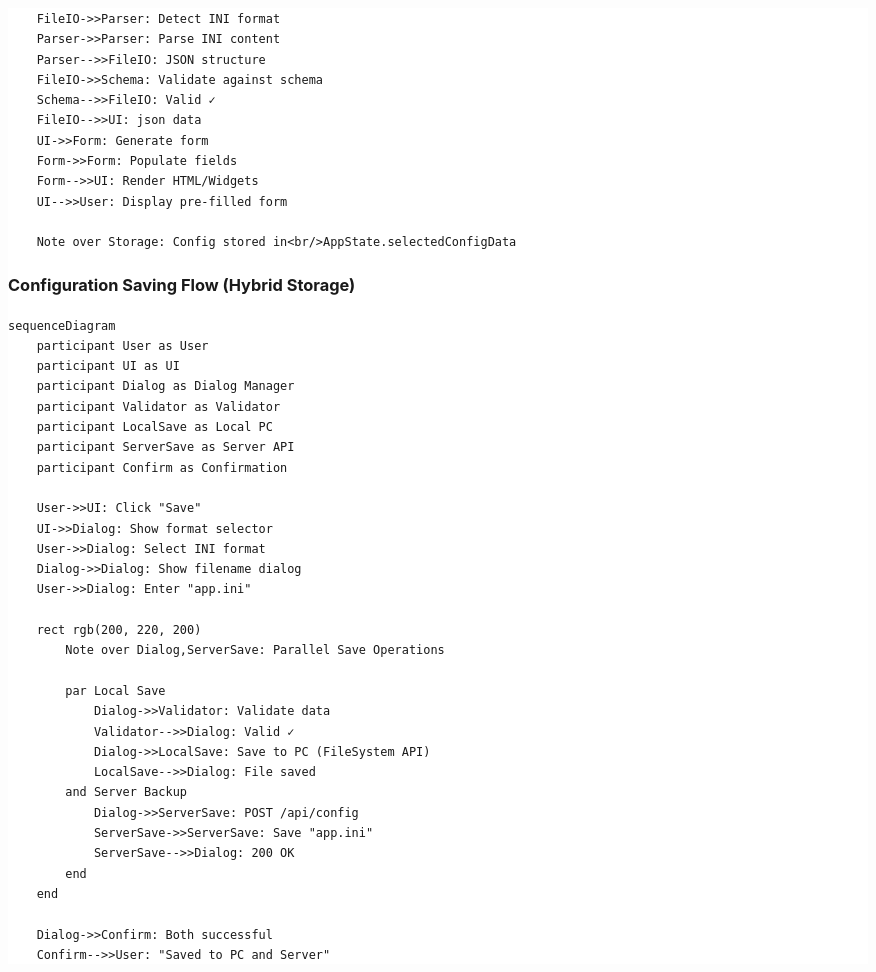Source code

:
 ```mermaid
    FileIO->>Parser: Detect INI format
    Parser->>Parser: Parse INI content
    Parser-->>FileIO: JSON structure
    FileIO->>Schema: Validate against schema
    Schema-->>FileIO: Valid ✓
    FileIO-->>UI: json data
    UI->>Form: Generate form
    Form->>Form: Populate fields
    Form-->>UI: Render HTML/Widgets
    UI-->>User: Display pre-filled form
    
    Note over Storage: Config stored in<br/>AppState.selectedConfigData
```

### Configuration Saving Flow (Hybrid Storage)

```mermaid
sequenceDiagram
    participant User as User
    participant UI as UI
    participant Dialog as Dialog Manager
    participant Validator as Validator
    participant LocalSave as Local PC
    participant ServerSave as Server API
    participant Confirm as Confirmation

    User->>UI: Click "Save"
    UI->>Dialog: Show format selector
    User->>Dialog: Select INI format
    Dialog->>Dialog: Show filename dialog
    User->>Dialog: Enter "app.ini"
    
    rect rgb(200, 220, 200)
        Note over Dialog,ServerSave: Parallel Save Operations
        
        par Local Save
            Dialog->>Validator: Validate data
            Validator-->>Dialog: Valid ✓
            Dialog->>LocalSave: Save to PC (FileSystem API)
            LocalSave-->>Dialog: File saved
        and Server Backup
            Dialog->>ServerSave: POST /api/config
            ServerSave->>ServerSave: Save "app.ini"
            ServerSave-->>Dialog: 200 OK
        end
    end
    
    Dialog->>Confirm: Both successful
    Confirm-->>User: "Saved to PC and Server"
```
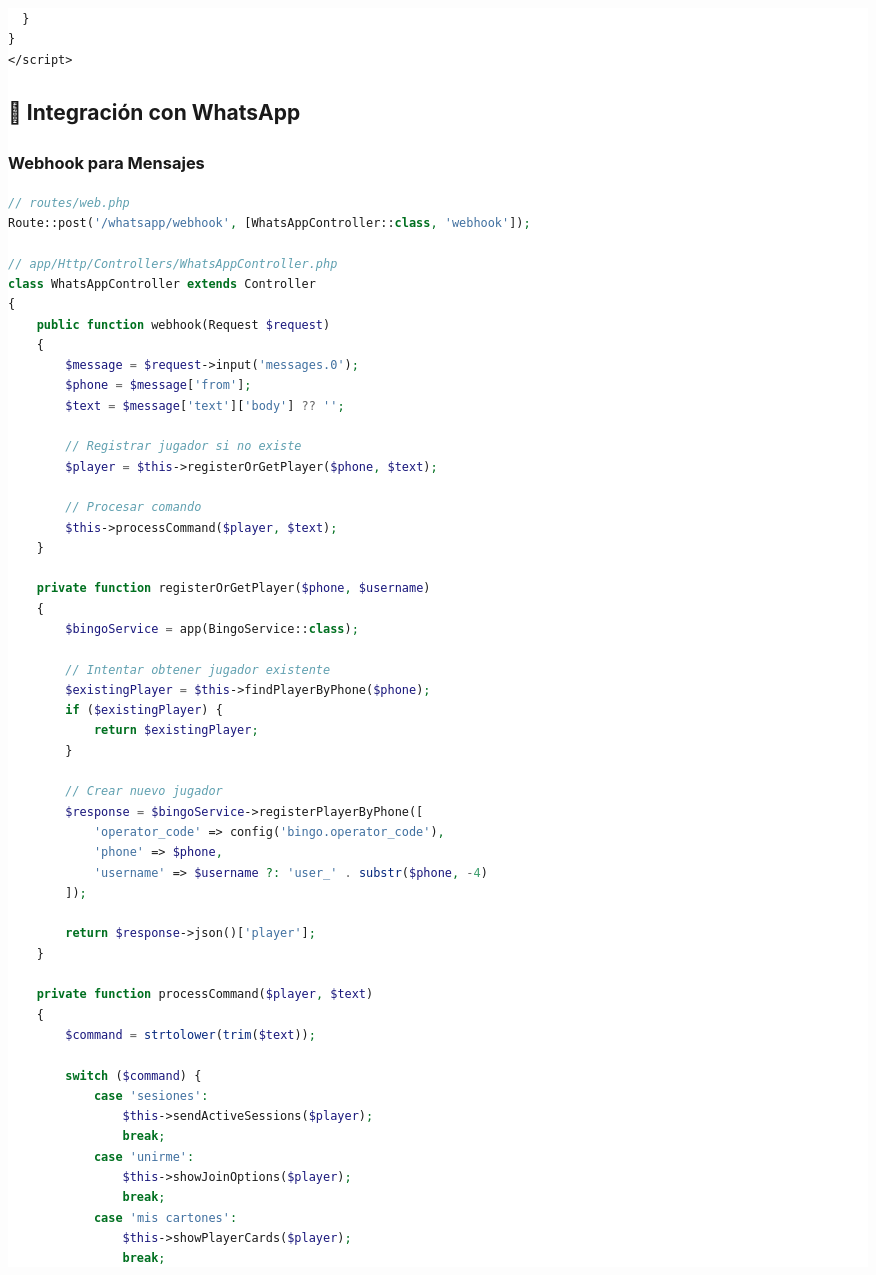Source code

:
 ```vue
  }
}
</script>
```

## 📱 Integración con WhatsApp

### Webhook para Mensajes

```php
// routes/web.php
Route::post('/whatsapp/webhook', [WhatsAppController::class, 'webhook']);

// app/Http/Controllers/WhatsAppController.php
class WhatsAppController extends Controller
{
    public function webhook(Request $request)
    {
        $message = $request->input('messages.0');
        $phone = $message['from'];
        $text = $message['text']['body'] ?? '';
        
        // Registrar jugador si no existe
        $player = $this->registerOrGetPlayer($phone, $text);
        
        // Procesar comando
        $this->processCommand($player, $text);
    }
    
    private function registerOrGetPlayer($phone, $username)
    {
        $bingoService = app(BingoService::class);
        
        // Intentar obtener jugador existente
        $existingPlayer = $this->findPlayerByPhone($phone);
        if ($existingPlayer) {
            return $existingPlayer;
        }
        
        // Crear nuevo jugador
        $response = $bingoService->registerPlayerByPhone([
            'operator_code' => config('bingo.operator_code'),
            'phone' => $phone,
            'username' => $username ?: 'user_' . substr($phone, -4)
        ]);
        
        return $response->json()['player'];
    }
    
    private function processCommand($player, $text)
    {
        $command = strtolower(trim($text));
        
        switch ($command) {
            case 'sesiones':
                $this->sendActiveSessions($player);
                break;
            case 'unirme':
                $this->showJoinOptions($player);
                break;
            case 'mis cartones':
                $this->showPlayerCards($player);
                break;
```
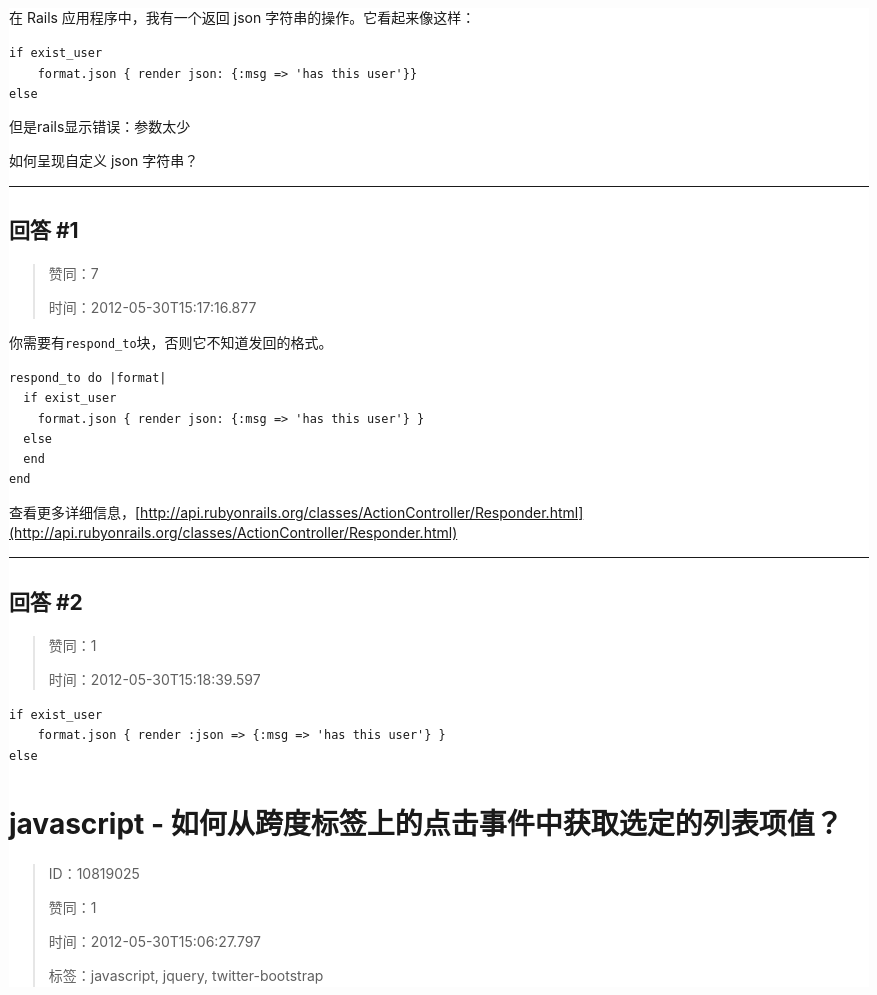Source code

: 在 Rails 应用程序中，我有一个返回 json 字符串的操作。它看起来像这样：

```
if exist_user
    format.json { render json: {:msg => 'has this user'}}
else 
```

但是rails显示错误：参数太少

如何呈现自定义 json 字符串？

* * *

## 回答 #1

> 赞同：7
> 
> 时间：2012-05-30T15:17:16.877

你需要有`respond_to`块，否则它不知道发回的格式。

```
respond_to do |format|
  if exist_user
    format.json { render json: {:msg => 'has this user'} }
  else
  end
end 
```

查看更多详细信息，[http://api.rubyonrails.org/classes/ActionController/Responder.html](http://api.rubyonrails.org/classes/ActionController/Responder.html)

* * *

## 回答 #2

> 赞同：1
> 
> 时间：2012-05-30T15:18:39.597

```
if exist_user
    format.json { render :json => {:msg => 'has this user'} }
else 
```

# javascript - 如何从跨度标签上的点击事件中获取选定的列表项值？

> ID：10819025
> 
> 赞同：1
> 
> 时间：2012-05-30T15:06:27.797
> 
> 标签：javascript, jquery, twitter-bootstrap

+===+

**What the exercise asks:**
Once the lines of the entries containing the word "request" have been counted, report the number alone.

**Answer to the problem:**
2